## [ABOUT THIS TASK]
In full and word for word, return the listing that follows.

## [RECORD EXTRACTS]

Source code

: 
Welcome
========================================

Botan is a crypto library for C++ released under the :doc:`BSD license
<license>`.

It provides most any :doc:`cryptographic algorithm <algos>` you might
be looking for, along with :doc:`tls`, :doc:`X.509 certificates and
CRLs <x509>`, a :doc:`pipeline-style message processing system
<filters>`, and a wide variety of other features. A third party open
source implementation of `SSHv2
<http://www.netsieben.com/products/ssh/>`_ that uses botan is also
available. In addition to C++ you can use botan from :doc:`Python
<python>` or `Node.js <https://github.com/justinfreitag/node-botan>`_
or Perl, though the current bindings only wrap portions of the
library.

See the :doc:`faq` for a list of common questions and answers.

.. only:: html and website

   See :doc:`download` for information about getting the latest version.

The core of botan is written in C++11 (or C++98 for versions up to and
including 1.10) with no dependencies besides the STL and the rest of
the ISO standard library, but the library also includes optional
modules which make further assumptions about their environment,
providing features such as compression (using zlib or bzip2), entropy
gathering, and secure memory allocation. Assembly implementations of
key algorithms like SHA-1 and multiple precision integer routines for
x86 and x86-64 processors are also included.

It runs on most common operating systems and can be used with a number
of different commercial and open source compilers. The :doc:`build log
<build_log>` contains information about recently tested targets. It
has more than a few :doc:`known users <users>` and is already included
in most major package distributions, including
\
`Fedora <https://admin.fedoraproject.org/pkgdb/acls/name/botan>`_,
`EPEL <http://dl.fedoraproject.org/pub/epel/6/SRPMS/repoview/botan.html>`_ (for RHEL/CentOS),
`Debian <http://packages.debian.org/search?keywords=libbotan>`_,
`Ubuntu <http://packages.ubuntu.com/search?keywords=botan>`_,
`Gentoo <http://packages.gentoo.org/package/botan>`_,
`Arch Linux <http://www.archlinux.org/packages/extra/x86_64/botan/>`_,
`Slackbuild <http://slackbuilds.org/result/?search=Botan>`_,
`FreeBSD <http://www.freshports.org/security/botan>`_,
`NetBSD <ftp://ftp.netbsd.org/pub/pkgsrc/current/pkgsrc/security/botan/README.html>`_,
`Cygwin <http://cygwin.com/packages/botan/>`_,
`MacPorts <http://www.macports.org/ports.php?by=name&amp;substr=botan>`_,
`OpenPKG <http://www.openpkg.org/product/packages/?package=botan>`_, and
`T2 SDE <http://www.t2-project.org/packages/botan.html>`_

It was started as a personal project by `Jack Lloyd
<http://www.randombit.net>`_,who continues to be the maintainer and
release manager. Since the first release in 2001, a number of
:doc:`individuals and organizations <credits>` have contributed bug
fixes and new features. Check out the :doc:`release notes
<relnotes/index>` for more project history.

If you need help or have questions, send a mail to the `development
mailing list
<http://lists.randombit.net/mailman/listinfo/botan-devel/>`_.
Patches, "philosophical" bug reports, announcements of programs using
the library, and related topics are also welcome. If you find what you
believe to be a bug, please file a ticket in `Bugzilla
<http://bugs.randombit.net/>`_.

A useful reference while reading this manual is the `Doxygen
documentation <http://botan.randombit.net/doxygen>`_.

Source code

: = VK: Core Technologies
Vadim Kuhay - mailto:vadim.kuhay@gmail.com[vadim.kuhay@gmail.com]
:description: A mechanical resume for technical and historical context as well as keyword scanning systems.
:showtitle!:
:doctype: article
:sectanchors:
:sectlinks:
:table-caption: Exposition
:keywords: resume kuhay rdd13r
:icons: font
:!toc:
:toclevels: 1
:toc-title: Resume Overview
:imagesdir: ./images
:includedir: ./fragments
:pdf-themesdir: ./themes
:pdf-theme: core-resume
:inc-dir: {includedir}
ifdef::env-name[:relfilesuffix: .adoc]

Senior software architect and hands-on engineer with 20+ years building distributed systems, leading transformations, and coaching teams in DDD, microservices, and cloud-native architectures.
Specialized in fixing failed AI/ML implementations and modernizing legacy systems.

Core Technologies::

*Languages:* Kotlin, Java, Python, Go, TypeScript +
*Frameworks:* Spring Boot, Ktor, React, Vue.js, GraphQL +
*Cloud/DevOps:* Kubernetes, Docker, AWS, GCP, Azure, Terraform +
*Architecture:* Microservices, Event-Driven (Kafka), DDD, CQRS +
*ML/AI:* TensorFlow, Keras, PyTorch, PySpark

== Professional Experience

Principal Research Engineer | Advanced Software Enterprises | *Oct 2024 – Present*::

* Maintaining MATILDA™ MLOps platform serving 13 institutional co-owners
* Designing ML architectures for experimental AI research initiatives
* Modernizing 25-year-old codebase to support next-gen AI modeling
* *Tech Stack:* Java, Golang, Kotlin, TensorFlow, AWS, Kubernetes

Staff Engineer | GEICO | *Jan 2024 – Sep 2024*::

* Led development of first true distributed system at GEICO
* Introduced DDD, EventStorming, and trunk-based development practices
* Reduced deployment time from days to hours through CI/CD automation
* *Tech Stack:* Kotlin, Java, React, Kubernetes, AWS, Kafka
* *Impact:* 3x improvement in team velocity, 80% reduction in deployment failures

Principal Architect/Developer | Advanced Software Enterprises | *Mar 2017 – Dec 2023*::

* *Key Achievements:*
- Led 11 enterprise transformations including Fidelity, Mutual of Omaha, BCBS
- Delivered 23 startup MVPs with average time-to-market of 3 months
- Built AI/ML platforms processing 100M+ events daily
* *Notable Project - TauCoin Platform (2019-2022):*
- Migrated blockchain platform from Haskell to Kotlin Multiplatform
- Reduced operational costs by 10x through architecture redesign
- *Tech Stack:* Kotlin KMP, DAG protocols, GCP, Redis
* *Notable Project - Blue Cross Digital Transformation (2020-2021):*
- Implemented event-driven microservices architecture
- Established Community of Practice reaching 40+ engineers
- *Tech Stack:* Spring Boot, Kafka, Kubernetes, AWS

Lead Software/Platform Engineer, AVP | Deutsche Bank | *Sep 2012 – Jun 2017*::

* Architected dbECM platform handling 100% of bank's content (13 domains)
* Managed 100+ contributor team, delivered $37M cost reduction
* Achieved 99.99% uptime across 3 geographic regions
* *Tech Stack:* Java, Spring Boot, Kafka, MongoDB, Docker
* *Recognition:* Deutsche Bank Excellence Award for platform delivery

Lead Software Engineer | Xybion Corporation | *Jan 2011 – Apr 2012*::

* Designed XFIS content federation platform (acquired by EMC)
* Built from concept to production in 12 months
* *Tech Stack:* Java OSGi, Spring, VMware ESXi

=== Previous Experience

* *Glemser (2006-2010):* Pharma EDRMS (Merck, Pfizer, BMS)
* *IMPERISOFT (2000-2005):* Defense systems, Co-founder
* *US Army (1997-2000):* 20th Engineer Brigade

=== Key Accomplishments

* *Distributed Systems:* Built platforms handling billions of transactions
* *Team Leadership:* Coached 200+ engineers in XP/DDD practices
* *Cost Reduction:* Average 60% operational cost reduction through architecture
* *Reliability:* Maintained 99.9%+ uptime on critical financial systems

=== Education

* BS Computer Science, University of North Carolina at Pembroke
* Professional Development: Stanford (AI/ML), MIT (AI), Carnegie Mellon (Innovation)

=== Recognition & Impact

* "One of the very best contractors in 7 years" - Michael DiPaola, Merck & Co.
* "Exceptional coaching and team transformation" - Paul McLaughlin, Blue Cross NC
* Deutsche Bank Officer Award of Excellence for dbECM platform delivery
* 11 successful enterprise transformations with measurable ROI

## [THE COMPLETED TASK]
Source code

: 
Welcome
========================================

Botan is a crypto library for C++ released under the :doc:`BSD license
<license>`.

It provides most any :doc:`cryptographic algorithm <algos>` you might
be looking for, along with :doc:`tls`, :doc:`X.509 certificates and
CRLs <x509>`, a :doc:`pipeline-style message processing system
<filters>`, and a wide variety of other features. A third party open
source implementation of `SSHv2
<http://www.netsieben.com/products/ssh/>`_ that uses botan is also
available. In addition to C++ you can use botan from :doc:`Python
<python>` or `Node.js <https://github.com/justinfreitag/node-botan>`_
or Perl, though the current bindings only wrap portions of the
library.

See the :doc:`faq` for a list of common questions and answers.

.. only:: html and website

   See :doc:`download` for information about getting the latest version.

The core of botan is written in C++11 (or C++98 for versions up to and
including 1.10) with no dependencies besides the STL and the rest of
the ISO standard library, but the library also includes optional
modules which make further assumptions about their environment,
providing features such as compression (using zlib or bzip2), entropy
gathering, and secure memory allocation. Assembly implementations of
key algorithms like SHA-1 and multiple precision integer routines for
x86 and x86-64 processors are also included.

It runs on most common operating systems and can be used with a number
of different commercial and open source compilers. The :doc:`build log
<build_log>` contains information about recently tested targets. It
has more than a few :doc:`known users <users>` and is already included
in most major package distributions, including
\
`Fedora <https://admin.fedoraproject.org/pkgdb/acls/name/botan>`_,
`EPEL <http://dl.fedoraproject.org/pub/epel/6/SRPMS/repoview/botan.html>`_ (for RHEL/CentOS),
`Debian <http://packages.debian.org/search?keywords=libbotan>`_,
`Ubuntu <http://packages.ubuntu.com/search?keywords=botan>`_,
`Gentoo <http://packages.gentoo.org/package/botan>`_,
`Arch Linux <http://www.archlinux.org/packages/extra/x86_64/botan/>`_,
`Slackbuild <http://slackbuilds.org/result/?search=Botan>`_,
`FreeBSD <http://www.freshports.org/security/botan>`_,
`NetBSD <ftp://ftp.netbsd.org/pub/pkgsrc/current/pkgsrc/security/botan/README.html>`_,
`Cygwin <http://cygwin.com/packages/botan/>`_,
`MacPorts <http://www.macports.org/ports.php?by=name&amp;substr=botan>`_,
`OpenPKG <http://www.openpkg.org/product/packages/?package=botan>`_, and
`T2 SDE <http://www.t2-project.org/packages/botan.html>`_

It was started as a personal project by `Jack Lloyd
<http://www.randombit.net>`_,who continues to be the maintainer and
release manager. Since the first release in 2001, a number of
:doc:`individuals and organizations <credits>` have contributed bug
fixes and new features. Check out the :doc:`release notes
<relnotes/index>` for more project history.

If you need help or have questions, send a mail to the `development
mailing list
<http://lists.randombit.net/mailman/listinfo/botan-devel/>`_.
Patches, "philosophical" bug reports, announcements of programs using
the library, and related topics are also welcome. If you find what you
believe to be a bug, please file a ticket in `Bugzilla
<http://bugs.randombit.net/>`_.

A useful reference while reading this manual is the `Doxygen
documentation <http://botan.randombit.net/doxygen>`_.

Source code

: = VK: Core Technologies
Vadim Kuhay - mailto:vadim.kuhay@gmail.com[vadim.kuhay@gmail.com]
:description: A mechanical resume for technical and historical context as well as keyword scanning systems.
:showtitle!:
:doctype: article
:sectanchors:
:sectlinks:
:table-caption: Exposition
:keywords: resume kuhay rdd13r
:icons: font
:!toc:
:toclevels: 1
:toc-title: Resume Overview
:imagesdir: ./images
:includedir: ./fragments
:pdf-themesdir: ./themes
:pdf-theme: core-resume
:inc-dir: {includedir}
ifdef::env-name[:relfilesuffix: .adoc]

Senior software architect and hands-on engineer with 20+ years building distributed systems, leading transformations, and coaching teams in DDD, microservices, and cloud-native architectures.
Specialized in fixing failed AI/ML implementations and modernizing legacy systems.

Core Technologies::

*Languages:* Kotlin, Java, Python, Go, TypeScript +
*Frameworks:* Spring Boot, Ktor, React, Vue.js, GraphQL +
*Cloud/DevOps:* Kubernetes, Docker, AWS, GCP, Azure, Terraform +
*Architecture:* Microservices, Event-Driven (Kafka), DDD, CQRS +
*ML/AI:* TensorFlow, Keras, PyTorch, PySpark

== Professional Experience

Principal Research Engineer | Advanced Software Enterprises | *Oct 2024 – Present*::

* Maintaining MATILDA™ MLOps platform serving 13 institutional co-owners
* Designing ML architectures for experimental AI research initiatives
* Modernizing 25-year-old codebase to support next-gen AI modeling
* *Tech Stack:* Java, Golang, Kotlin, TensorFlow, AWS, Kubernetes

Staff Engineer | GEICO | *Jan 2024 – Sep 2024*::

* Led development of first true distributed system at GEICO
* Introduced DDD, EventStorming, and trunk-based development practices
* Reduced deployment time from days to hours through CI/CD automation
* *Tech Stack:* Kotlin, Java, React, Kubernetes, AWS, Kafka
* *Impact:* 3x improvement in team velocity, 80% reduction in deployment failures

Principal Architect/Developer | Advanced Software Enterprises | *Mar 2017 – Dec 2023*::

* *Key Achievements:*
- Led 11 enterprise transformations including Fidelity, Mutual of Omaha, BCBS
- Delivered 23 startup MVPs with average time-to-market of 3 months
- Built AI/ML platforms processing 100M+ events daily
* *Notable Project - TauCoin Platform (2019-2022):*
- Migrated blockchain platform from Haskell to Kotlin Multiplatform
- Reduced operational costs by 10x through architecture redesign
- *Tech Stack:* Kotlin KMP, DAG protocols, GCP, Redis
* *Notable Project - Blue Cross Digital Transformation (2020-2021):*
- Implemented event-driven microservices architecture
- Established Community of Practice reaching 40+ engineers
- *Tech Stack:* Spring Boot, Kafka, Kubernetes, AWS

Lead Software/Platform Engineer, AVP | Deutsche Bank | *Sep 2012 – Jun 2017*::

* Architected dbECM platform handling 100% of bank's content (13 domains)
* Managed 100+ contributor team, delivered $37M cost reduction
* Achieved 99.99% uptime across 3 geographic regions
* *Tech Stack:* Java, Spring Boot, Kafka, MongoDB, Docker
* *Recognition:* Deutsche Bank Excellence Award for platform delivery

Lead Software Engineer | Xybion Corporation | *Jan 2011 – Apr 2012*::

* Designed XFIS content federation platform (acquired by EMC)
* Built from concept to production in 12 months
* *Tech Stack:* Java OSGi, Spring, VMware ESXi

=== Previous Experience

* *Glemser (2006-2010):* Pharma EDRMS (Merck, Pfizer, BMS)
* *IMPERISOFT (2000-2005):* Defense systems, Co-founder
* *US Army (1997-2000):* 20th Engineer Brigade

=== Key Accomplishments

* *Distributed Systems:* Built platforms handling billions of transactions
* *Team Leadership:* Coached 200+ engineers in XP/DDD practices
* *Cost Reduction:* Average 60% operational cost reduction through architecture
* *Reliability:* Maintained 99.9%+ uptime on critical financial systems

=== Education

* BS Computer Science, University of North Carolina at Pembroke
* Professional Development: Stanford (AI/ML), MIT (AI), Carnegie Mellon (Innovation)

=== Recognition & Impact

* "One of the very best contractors in 7 years" - Michael DiPaola, Merck & Co.
* "Exceptional coaching and team transformation" - Paul McLaughlin, Blue Cross NC
* Deutsche Bank Officer Award of Excellence for dbECM platform delivery
* 11 successful enterprise transformations with measurable ROI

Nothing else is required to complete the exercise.